In Functional tests I have to setup preconditions: load the browser and login. These ‘steps’ are tests as well in their own right but mostly they play a ‘role’ of ‘flow setup’ for later tests hence they introduce dependency in ‘functional testing’. This dependency rarely exist in Test Unit style testing, it is built to not care about this kind of ‘dependency setup’ – as a matter of fact it rejects it, it does not run test_xxx methods sequentially by default but alphabetically (this fact causes constant questions on watir-general mailing list. The fix is to use Watir::TestCase that sorts them sequentially).

How Test Unit runs tests

By default if you run a file with ruby testfile.rb that containes Test Unit TestCase the code will be loaded in ObjectSpace and massaged, counted sorted and then executed one by one. Each TestCase class is independent of another. Each test_xxx in independent of another test_xxx. TestCase is usually a collection of tests using the same test fixture. The fixture is setup and teardown for each test.

This simply will not do for my ‘browser functional tests’ because I need to be able to specify ‘when’ I want the tests to start and ‘when’ to finish.

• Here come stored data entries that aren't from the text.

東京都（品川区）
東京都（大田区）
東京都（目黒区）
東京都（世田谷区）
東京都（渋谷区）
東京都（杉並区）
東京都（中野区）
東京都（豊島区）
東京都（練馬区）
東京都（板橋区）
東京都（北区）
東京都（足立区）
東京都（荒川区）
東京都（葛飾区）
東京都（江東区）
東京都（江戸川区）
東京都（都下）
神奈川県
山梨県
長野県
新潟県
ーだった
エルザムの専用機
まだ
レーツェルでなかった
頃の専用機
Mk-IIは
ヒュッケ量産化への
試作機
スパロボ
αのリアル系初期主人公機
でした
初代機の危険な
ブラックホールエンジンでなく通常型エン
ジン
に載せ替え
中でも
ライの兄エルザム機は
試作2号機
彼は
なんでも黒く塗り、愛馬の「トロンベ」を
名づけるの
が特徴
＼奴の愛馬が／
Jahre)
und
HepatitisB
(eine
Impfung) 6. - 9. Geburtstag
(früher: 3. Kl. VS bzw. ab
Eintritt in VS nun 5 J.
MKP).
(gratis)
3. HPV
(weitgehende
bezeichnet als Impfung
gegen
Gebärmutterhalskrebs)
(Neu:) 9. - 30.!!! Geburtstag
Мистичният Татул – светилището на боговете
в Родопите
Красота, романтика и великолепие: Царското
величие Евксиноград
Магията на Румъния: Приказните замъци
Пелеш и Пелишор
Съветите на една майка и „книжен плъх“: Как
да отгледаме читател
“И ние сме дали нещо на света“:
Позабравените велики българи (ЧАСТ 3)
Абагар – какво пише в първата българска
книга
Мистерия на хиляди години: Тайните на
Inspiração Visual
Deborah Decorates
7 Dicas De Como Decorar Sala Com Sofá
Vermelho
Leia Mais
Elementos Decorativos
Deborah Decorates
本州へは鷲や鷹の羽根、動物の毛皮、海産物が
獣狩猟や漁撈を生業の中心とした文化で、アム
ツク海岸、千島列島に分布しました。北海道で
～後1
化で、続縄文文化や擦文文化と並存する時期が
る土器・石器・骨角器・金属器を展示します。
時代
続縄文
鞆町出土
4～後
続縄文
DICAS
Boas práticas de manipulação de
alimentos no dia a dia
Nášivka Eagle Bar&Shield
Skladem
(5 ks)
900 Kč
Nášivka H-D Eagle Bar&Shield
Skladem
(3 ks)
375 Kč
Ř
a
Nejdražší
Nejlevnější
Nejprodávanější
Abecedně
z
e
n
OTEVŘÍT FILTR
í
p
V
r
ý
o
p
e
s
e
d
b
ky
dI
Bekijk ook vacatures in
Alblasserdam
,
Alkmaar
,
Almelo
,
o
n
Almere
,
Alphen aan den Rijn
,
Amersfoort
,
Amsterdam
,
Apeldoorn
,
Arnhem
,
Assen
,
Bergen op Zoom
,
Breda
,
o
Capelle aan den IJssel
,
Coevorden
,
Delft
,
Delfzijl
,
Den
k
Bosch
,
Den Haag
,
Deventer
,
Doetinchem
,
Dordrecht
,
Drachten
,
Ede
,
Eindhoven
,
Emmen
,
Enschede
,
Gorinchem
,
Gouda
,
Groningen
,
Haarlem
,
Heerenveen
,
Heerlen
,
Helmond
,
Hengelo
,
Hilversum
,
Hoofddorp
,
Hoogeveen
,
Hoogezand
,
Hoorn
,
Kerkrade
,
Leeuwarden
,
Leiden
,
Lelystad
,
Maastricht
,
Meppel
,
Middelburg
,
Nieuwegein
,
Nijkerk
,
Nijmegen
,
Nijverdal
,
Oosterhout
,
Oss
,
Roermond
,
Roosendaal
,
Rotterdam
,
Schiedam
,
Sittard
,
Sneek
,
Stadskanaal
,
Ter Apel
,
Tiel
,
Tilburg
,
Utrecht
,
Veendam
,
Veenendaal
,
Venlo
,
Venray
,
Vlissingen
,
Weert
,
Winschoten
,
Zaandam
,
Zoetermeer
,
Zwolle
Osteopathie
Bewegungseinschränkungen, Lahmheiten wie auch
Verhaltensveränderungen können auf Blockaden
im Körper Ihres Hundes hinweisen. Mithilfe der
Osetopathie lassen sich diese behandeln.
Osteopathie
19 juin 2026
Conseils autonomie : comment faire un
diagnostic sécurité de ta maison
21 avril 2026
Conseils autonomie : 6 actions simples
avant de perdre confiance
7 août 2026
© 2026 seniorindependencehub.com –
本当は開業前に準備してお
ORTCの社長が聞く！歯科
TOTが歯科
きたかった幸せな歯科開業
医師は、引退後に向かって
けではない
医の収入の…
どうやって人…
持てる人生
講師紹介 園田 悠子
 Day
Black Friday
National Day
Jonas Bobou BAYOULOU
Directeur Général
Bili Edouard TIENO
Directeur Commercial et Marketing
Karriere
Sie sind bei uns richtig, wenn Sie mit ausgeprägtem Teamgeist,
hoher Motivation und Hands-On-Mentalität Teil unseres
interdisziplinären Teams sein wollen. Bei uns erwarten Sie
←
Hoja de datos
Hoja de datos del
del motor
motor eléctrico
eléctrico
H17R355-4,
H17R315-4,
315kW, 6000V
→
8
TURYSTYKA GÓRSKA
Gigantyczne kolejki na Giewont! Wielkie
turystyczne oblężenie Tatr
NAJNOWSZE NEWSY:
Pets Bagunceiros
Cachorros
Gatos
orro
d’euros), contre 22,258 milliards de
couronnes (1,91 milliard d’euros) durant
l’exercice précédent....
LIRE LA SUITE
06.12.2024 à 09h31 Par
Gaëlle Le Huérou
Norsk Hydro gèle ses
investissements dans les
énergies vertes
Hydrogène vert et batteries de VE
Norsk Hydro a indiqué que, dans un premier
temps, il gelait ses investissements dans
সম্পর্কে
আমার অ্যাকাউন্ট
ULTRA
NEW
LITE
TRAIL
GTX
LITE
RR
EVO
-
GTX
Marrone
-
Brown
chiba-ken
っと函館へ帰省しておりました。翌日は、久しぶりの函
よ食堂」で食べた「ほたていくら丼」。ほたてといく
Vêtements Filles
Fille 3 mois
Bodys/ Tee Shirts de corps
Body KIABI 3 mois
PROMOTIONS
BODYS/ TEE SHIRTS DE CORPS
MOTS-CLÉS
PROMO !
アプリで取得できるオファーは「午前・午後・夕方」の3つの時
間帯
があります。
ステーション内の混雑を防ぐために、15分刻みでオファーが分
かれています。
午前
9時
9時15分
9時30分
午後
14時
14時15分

The question of ‘WHEN’ is important in functional sequential tesing. I test by moving from context to context and each tescase has a role that introduces dependency for the next testcase. The entire model of TestUnit her fails for me when it comes to flow based customer facing tests.

My cruch so far has bee to disallow the automatic TestCase runs but instead I invoke them at a particular time with the UI::Console::TestRunner.run. Here is how I weave them into my test infrustructure code.

# get testrunner 
require 'test/unit/ui/console/testrunner'

# run some code for context setup
# get the testcase code and run it with TestRunner.run
require 'my_testcase'
Test::Unit::UI::Console::TestRunner.run MyTestCase

# and clean up context and setup for the next test
# do some code for next context setup
# get the testcase2 code and run it with TestRunner.run
require 'my_testcase2'
Test::Unit::UI::Console::TestRunner.run MyTestCase2

or when I run a ‘usecase scenario’ I feed tests into ‘timeline’ like so

@test_list = %w[MyTestCase MyTestCase2 MyTestCase3]
def run_test(test_number)
  TestRunner.run @test_list[test_number].constantize
end
# setup context for test 1
run_test 0
# setup context for test 2
run_test 1

This code organization ensures the ‘when’ Test::Unit will run and ‘when’ it finishes. Now I can control the flow of test setups and I can use testcases as ‘roles’ to play some part in moving context forward in timeline of step sequence to run yet more tests.

Replacing TestUnit TestCase with Rspec ExampleGroup

Now I want to move to rspec and duplicate this same runner functionality. The Rspec style BDD block looks like this

describe "Something" do
  it 'should be named someting' do
    "something".should == "something"
  end
  it 'should not be something else' do
    "something".should_not == "something else"
  end
end

The above ‘syntax’ of describe blocks can be also written as class objects (which will perhaps take away some of the magic from it)

class SomethingExamples < Spec::Example::ExampleGroup
  def should_be_named someting
    "something".should == "something"
  end
  def should_not_be_something_else
    "something".should_not == "something else"
  end
end

and you can exeucte it just like you execute describe block.

how rspec executes tests.

There are usually 3 ways you would execute rspec examples.

  1. With ruby
  2. With spec executable
  3. With Rake::SpecTask

Usually when you have a file.br that containes code that is wrapped in %describe do end@ block all you need to do it is add a line %requrire ‘spec/autorun’@ and run the file. The autorun will take care of invoking rspec. Similar with the spec executable you provide one or more files to run and they execute (in sequance).

The drawback is that any code that is not called from the describe blocks will be executed first an then at_exit all the examples will run. Hm… that’s not good for me. I either have to go with rspec runner or I am out of luck.

With rspec is it any reason to even have code outside of it? Maybe I need to rethink my strategy.

Anyway, I started writing this thinking I need to find an equivalent to TestRunn.run TestCase mechanism but now I am thinking maybe rspec itself is just it and there is no need to run outside of it.